AI-native SDLC: embedding AI without breaking the lifecycle

Every CTO and VP of Engineering I’ve spoken to in the last year is asking a version of the same question: how do I get AI into the SDLC without breaking the SDLC? The good news is the question is right. The bad news is that most of the demos making the rounds are answering a different question — how do I make the SDLC look more exciting? — and those are not the same thing.

This essay is an opinionated map of where AI actually earns its keep inside a software development lifecycle, where it merely accelerates work that wasn’t the bottleneck, and where it silently accrues debt your future self will pay with interest.

The temptation to rewrite everything

The temptation is always to treat a capable new technology as a reason to remove existing structure. The first time I saw a team propose deleting their code-review process because “the LLM catches most of this now,” I had to ask what they thought the code-review process was for. Catching bugs was on the list. It wasn’t the only item.

Code review is also where taste gets transmitted, where context gets shared, where an engineer who joined three months ago learns what this codebase considers acceptable. Delete review and you don’t just lose a bug net — you lose the mechanism by which a team stays coherent. The AI is not, yet, a substitute for that. Used well, it’s an amplifier.

The SDLC is not a conveyor belt. It’s the mechanism by which a group of people stay a team. Anything that shortens a step while weakening the team has moved cost, not removed it.

Hold that sentence in mind through the rest of this piece. It’s the difference between an AI-native SDLC and an AI-accelerated one.

What the SDLC is actually for

Before deciding where AI belongs, it helps to enumerate what a good SDLC does. I’d argue five things:

It converts intent (a product idea, a defect report, a compliance ask) into a durable change.
It distributes risk — across reviewers, testers, staged rollouts — so no single human is the failure point.
It preserves institutional memory — who decided what, when, and why.
It produces a compounding improvement in the people who run it.
It produces an auditable, reproducible trail for regulators and for your future self.

Every AI intervention should be evaluated against these five, not just the first. An AI tool that halves PR cycle time but kills the learning loop is a trade, not a win. State the trade and you can make the decision. Hide the trade and you can only discover it later.

Where AI compounds vs. where it merely accelerates

I break AI’s impact on the SDLC into three zones. This taxonomy has held up across several client engagements.

1. Compounding leverage

AI compounds leverage when the output gets better the more you use it, and when the human reviewing it becomes sharper, not lazier.

Test generation guided by specification. A well-structured prompt over an API contract or an acceptance criterion generates test cases the human would have written — sometimes better, sometimes worse, often faster. The review of those tests teaches the engineer the shape of the spec. This compounds.
Commit message and PR summary drafting. When the model generates a first draft from the diff, and the engineer edits it to reflect intent, the team reads clearer history. The history becomes searchable, auditable, and a better input to the next round of work.
Knowledge retrieval over your codebase and docs. The model becomes the on-call colleague who read every runbook. Reviewed answers get cited; cited answers build the habit of writing runbooks that can be cited. This compounds too.

2. Linear acceleration

Linear acceleration means faster, but not better, and not structurally changed. Useful. Not transformative.

Boilerplate scaffolding. CRUD, DTOs, wiring.
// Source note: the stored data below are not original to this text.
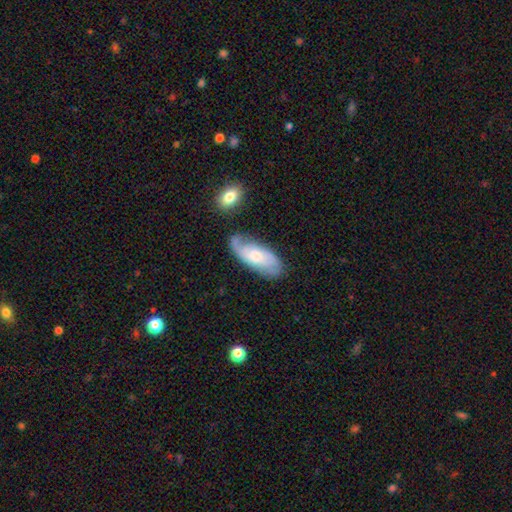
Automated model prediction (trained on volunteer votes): Smooth or featured?
  - featured or disk: 57% *
  - smooth: 37%
  - star or artifact: 6%
Edge-on disk?
  - no: 90% *
  - yes: 10%
Bar?
  - no: 66% *
  - weak: 30%
  - strong: 4%
Spiral arms?
  - yes: 86% *
  - no: 14%
Bulge size?
  - moderate: 46% *
  - small: 38%
  - large: 10%
  - none: 5%
  - dominant: 2%
Merging?
  - none: 60% *
  - minor disturbance: 23%
  - major disturbance: 9%
  - merger: 7%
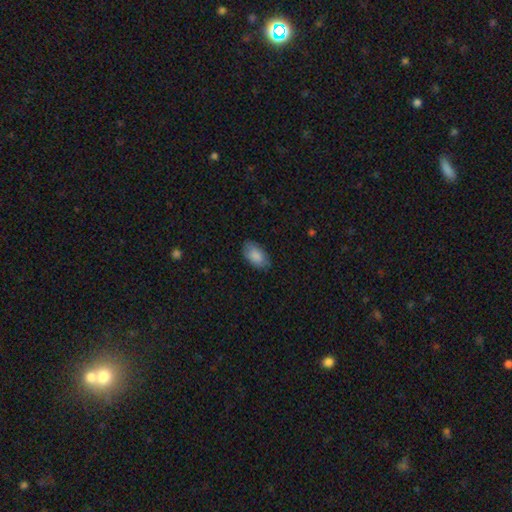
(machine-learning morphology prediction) Overall: smooth (86%). How rounded: in between (94%). Merging: none (82%).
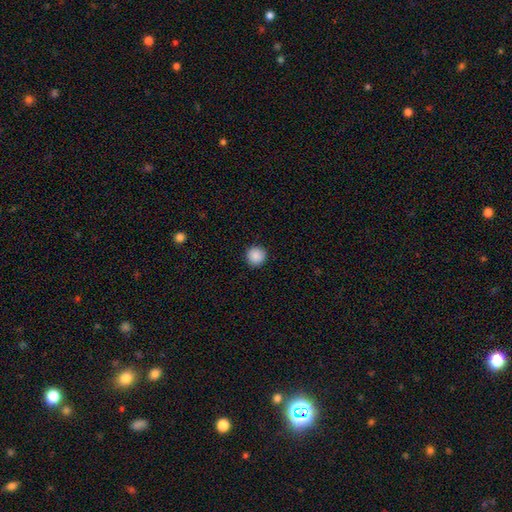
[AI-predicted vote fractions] A smooth galaxy with no disk features (88%) that is round (95%).

Vote fractions:
- Smooth or featured? smooth: 88% / star or artifact: 9% / featured or disk: 3%
- How rounded? round: 95% / in between: 4% / cigar-shaped: 1%
- Merging? none: 92% / minor disturbance: 5% / major disturbance: 2% / merger: 1%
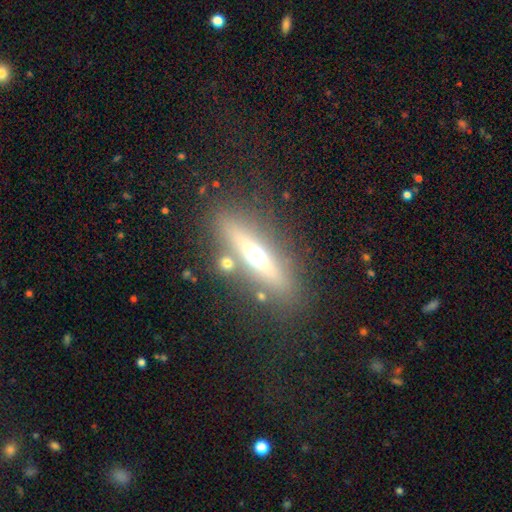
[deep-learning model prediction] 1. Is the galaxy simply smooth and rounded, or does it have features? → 59% featured or disk, 31% smooth, 10% star or artifact.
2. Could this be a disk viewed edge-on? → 87% yes, 13% no.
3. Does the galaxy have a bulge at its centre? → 93% rounded, 4% none, 3% boxy.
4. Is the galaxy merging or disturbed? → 79% none, 10% minor disturbance, 6% merger, 5% major disturbance.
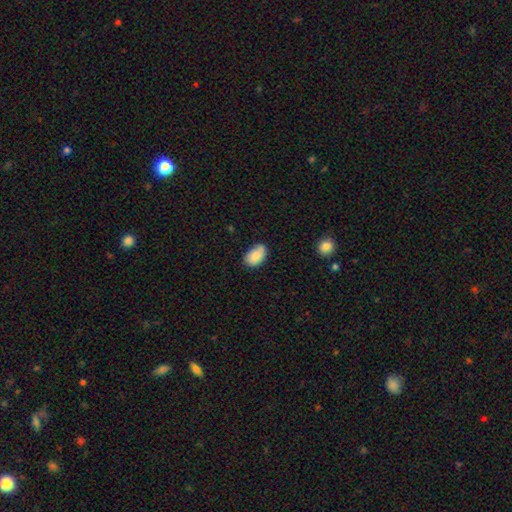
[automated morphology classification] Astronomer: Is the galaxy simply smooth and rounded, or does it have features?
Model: smooth — 85%.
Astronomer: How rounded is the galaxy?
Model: in between — 90%.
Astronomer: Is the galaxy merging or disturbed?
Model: none — 65%.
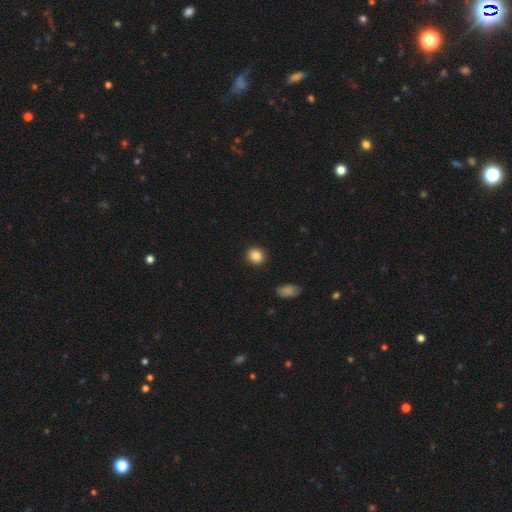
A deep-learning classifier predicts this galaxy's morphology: A smooth galaxy with no disk features (87%) that is round (81%).

Vote fractions:
- Smooth or featured? smooth: 87% / star or artifact: 9% / featured or disk: 4%
- How rounded? round: 81% / in between: 18% / cigar-shaped: 1%
- Merging? none: 91% / minor disturbance: 6% / major disturbance: 2% / merger: 1%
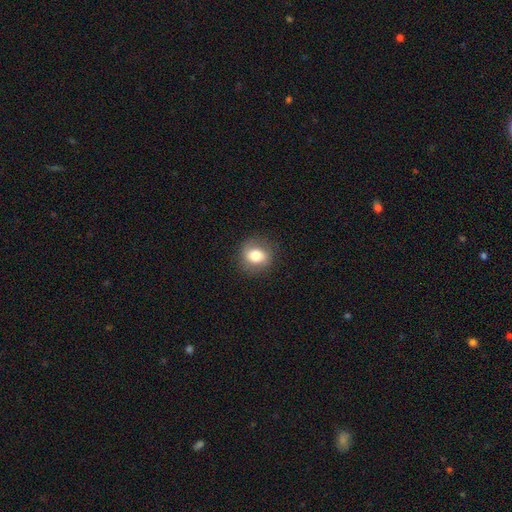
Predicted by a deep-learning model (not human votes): A smooth galaxy with no disk features (75%) that is round (73%).

Vote fractions:
- Smooth or featured? smooth: 75% / featured or disk: 15% / star or artifact: 9%
- How rounded? round: 73% / in between: 26% / cigar-shaped: 1%
- Merging? none: 83% / minor disturbance: 12% / major disturbance: 4% / merger: 1%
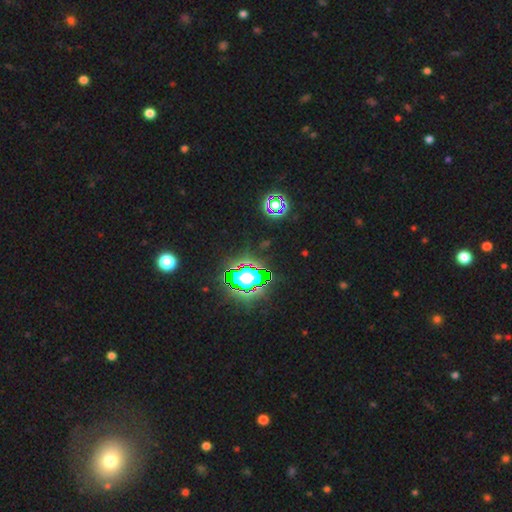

Faster. The second-order effects are neutral.
Refactor-in-place edits. Rename, reorganise, tidy. Saves minutes. Doesn’t change the shape of the work.
Documentation of existing code. Helpful, but don’t confuse this with designing documentation.

Linear wins are still wins. Just don’t put them in the “transformative” column when you report to the board. They’re the easy part.

3. Silent debt

The third zone is where careers go to die. AI interventions that appear to work but introduce debt the team will only notice six months later.

Silent generation of tests that pass but don’t test anything meaningful. Classic tell: every PR adds three tests, and production incidents stay at the same rate. The tests are asserting behaviour that can’t regress because nothing depends on it.
Review comments that are plausible but unanchored in the codebase’s actual conventions. The model hasn’t read your style guide, but it has read the internet. Watch for drift.
Auto-generated infrastructure that’s correct in isolation but wrong in context. Terraform, k8s manifests, policy files. “It deployed” is a low bar.

The only defence against silent debt is eval — specifically, evals that catch absence of change, not just presence of regression. We’ll come back to that.

The three evaluation shapes that matter

If you remember nothing else from this piece, remember this: you cannot roll out AI in the SDLC safely without three evaluation shapes running continuously.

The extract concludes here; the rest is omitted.